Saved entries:
======

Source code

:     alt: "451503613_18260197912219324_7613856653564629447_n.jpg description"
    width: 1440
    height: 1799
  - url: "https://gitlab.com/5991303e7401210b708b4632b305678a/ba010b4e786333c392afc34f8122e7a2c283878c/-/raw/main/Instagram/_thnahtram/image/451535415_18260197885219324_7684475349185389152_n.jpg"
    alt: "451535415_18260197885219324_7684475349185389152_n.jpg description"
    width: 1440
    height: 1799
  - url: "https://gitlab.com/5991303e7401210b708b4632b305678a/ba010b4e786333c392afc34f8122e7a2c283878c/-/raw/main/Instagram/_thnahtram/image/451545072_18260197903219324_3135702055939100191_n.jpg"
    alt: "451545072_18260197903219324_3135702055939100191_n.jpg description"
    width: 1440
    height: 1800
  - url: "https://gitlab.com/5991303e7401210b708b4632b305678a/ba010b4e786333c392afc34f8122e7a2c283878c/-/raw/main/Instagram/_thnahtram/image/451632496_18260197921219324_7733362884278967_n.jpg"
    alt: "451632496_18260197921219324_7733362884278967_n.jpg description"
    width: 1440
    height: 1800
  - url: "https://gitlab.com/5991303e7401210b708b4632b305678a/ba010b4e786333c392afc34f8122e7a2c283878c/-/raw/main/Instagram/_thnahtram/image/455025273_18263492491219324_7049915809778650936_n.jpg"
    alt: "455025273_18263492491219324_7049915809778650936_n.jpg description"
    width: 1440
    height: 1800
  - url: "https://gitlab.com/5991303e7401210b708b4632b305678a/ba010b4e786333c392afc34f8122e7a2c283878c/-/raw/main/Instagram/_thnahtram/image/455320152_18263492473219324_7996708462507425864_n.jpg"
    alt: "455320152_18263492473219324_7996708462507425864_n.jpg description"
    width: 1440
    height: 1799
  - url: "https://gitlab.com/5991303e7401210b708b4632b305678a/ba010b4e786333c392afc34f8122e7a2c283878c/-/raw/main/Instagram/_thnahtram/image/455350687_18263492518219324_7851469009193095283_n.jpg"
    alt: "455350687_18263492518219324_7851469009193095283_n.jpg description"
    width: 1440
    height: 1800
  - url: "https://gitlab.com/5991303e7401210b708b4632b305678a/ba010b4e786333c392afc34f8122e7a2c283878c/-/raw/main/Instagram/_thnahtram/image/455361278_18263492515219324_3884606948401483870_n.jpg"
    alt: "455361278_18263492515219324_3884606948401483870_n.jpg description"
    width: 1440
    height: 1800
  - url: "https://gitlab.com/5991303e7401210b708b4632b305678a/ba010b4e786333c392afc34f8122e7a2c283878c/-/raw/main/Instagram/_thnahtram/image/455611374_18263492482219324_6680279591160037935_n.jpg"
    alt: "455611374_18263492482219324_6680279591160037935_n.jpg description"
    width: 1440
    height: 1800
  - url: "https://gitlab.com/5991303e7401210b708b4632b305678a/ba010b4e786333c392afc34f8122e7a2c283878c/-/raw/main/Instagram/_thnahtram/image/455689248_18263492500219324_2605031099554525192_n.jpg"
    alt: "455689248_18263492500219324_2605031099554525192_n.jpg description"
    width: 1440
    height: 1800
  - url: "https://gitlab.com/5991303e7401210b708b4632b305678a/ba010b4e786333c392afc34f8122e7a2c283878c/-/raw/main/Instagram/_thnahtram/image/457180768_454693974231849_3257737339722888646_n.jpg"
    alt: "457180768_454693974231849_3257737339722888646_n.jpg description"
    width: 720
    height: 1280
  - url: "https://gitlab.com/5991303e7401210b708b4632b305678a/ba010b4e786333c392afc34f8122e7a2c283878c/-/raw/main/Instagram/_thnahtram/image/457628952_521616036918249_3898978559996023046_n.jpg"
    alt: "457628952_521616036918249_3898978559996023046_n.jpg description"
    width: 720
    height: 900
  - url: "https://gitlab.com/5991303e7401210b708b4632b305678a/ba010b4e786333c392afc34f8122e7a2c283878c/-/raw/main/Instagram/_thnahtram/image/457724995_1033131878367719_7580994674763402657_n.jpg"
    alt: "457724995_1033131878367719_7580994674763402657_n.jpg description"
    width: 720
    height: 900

======

* Work instructions
For each record above, give it again without a single change.

* Result
Source code

:     alt: "451503613_18260197912219324_7613856653564629447_n.jpg description"
    width: 1440
    height: 1799
  - url: "https://gitlab.com/5991303e7401210b708b4632b305678a/ba010b4e786333c392afc34f8122e7a2c283878c/-/raw/main/Instagram/_thnahtram/image/451535415_18260197885219324_7684475349185389152_n.jpg"
    alt: "451535415_18260197885219324_7684475349185389152_n.jpg description"
    width: 1440
    height: 1799
  - url: "https://gitlab.com/5991303e7401210b708b4632b305678a/ba010b4e786333c392afc34f8122e7a2c283878c/-/raw/main/Instagram/_thnahtram/image/451545072_18260197903219324_3135702055939100191_n.jpg"
    alt: "451545072_18260197903219324_3135702055939100191_n.jpg description"
    width: 1440
    height: 1800
  - url: "https://gitlab.com/5991303e7401210b708b4632b305678a/ba010b4e786333c392afc34f8122e7a2c283878c/-/raw/main/Instagram/_thnahtram/image/451632496_18260197921219324_7733362884278967_n.jpg"
    alt: "451632496_18260197921219324_7733362884278967_n.jpg description"
    width: 1440
    height: 1800
  - url: "https://gitlab.com/5991303e7401210b708b4632b305678a/ba010b4e786333c392afc34f8122e7a2c283878c/-/raw/main/Instagram/_thnahtram/image/455025273_18263492491219324_7049915809778650936_n.jpg"
    alt: "455025273_18263492491219324_7049915809778650936_n.jpg description"
    width: 1440
    height: 1800
  - url: "https://gitlab.com/5991303e7401210b708b4632b305678a/ba010b4e786333c392afc34f8122e7a2c283878c/-/raw/main/Instagram/_thnahtram/image/455320152_18263492473219324_7996708462507425864_n.jpg"
    alt: "455320152_18263492473219324_7996708462507425864_n.jpg description"
    width: 1440
    height: 1799
  - url: "https://gitlab.com/5991303e7401210b708b4632b305678a/ba010b4e786333c392afc34f8122e7a2c283878c/-/raw/main/Instagram/_thnahtram/image/455350687_18263492518219324_7851469009193095283_n.jpg"
    alt: "455350687_18263492518219324_7851469009193095283_n.jpg description"
    width: 1440
    height: 1800
  - url: "https://gitlab.com/5991303e7401210b708b4632b305678a/ba010b4e786333c392afc34f8122e7a2c283878c/-/raw/main/Instagram/_thnahtram/image/455361278_18263492515219324_3884606948401483870_n.jpg"
    alt: "455361278_18263492515219324_3884606948401483870_n.jpg description"
    width: 1440
    height: 1800
  - url: "https://gitlab.com/5991303e7401210b708b4632b305678a/ba010b4e786333c392afc34f8122e7a2c283878c/-/raw/main/Instagram/_thnahtram/image/455611374_18263492482219324_6680279591160037935_n.jpg"
    alt: "455611374_18263492482219324_6680279591160037935_n.jpg description"
    width: 1440
    height: 1800
  - url: "https://gitlab.com/5991303e7401210b708b4632b305678a/ba010b4e786333c392afc34f8122e7a2c283878c/-/raw/main/Instagram/_thnahtram/image/455689248_18263492500219324_2605031099554525192_n.jpg"
    alt: "455689248_18263492500219324_2605031099554525192_n.jpg description"
    width: 1440
    height: 1800
  - url: "https://gitlab.com/5991303e7401210b708b4632b305678a/ba010b4e786333c392afc34f8122e7a2c283878c/-/raw/main/Instagram/_thnahtram/image/457180768_454693974231849_3257737339722888646_n.jpg"
    alt: "457180768_454693974231849_3257737339722888646_n.jpg description"
    width: 720
    height: 1280
  - url: "https://gitlab.com/5991303e7401210b708b4632b305678a/ba010b4e786333c392afc34f8122e7a2c283878c/-/raw/main/Instagram/_thnahtram/image/457628952_521616036918249_3898978559996023046_n.jpg"
    alt: "457628952_521616036918249_3898978559996023046_n.jpg description"
    width: 720
    height: 900
  - url: "https://gitlab.com/5991303e7401210b708b4632b305678a/ba010b4e786333c392afc34f8122e7a2c283878c/-/raw/main/Instagram/_thnahtram/image/457724995_1033131878367719_7580994674763402657_n.jpg"
    alt: "457724995_1033131878367719_7580994674763402657_n.jpg description"
    width: 720
    height: 900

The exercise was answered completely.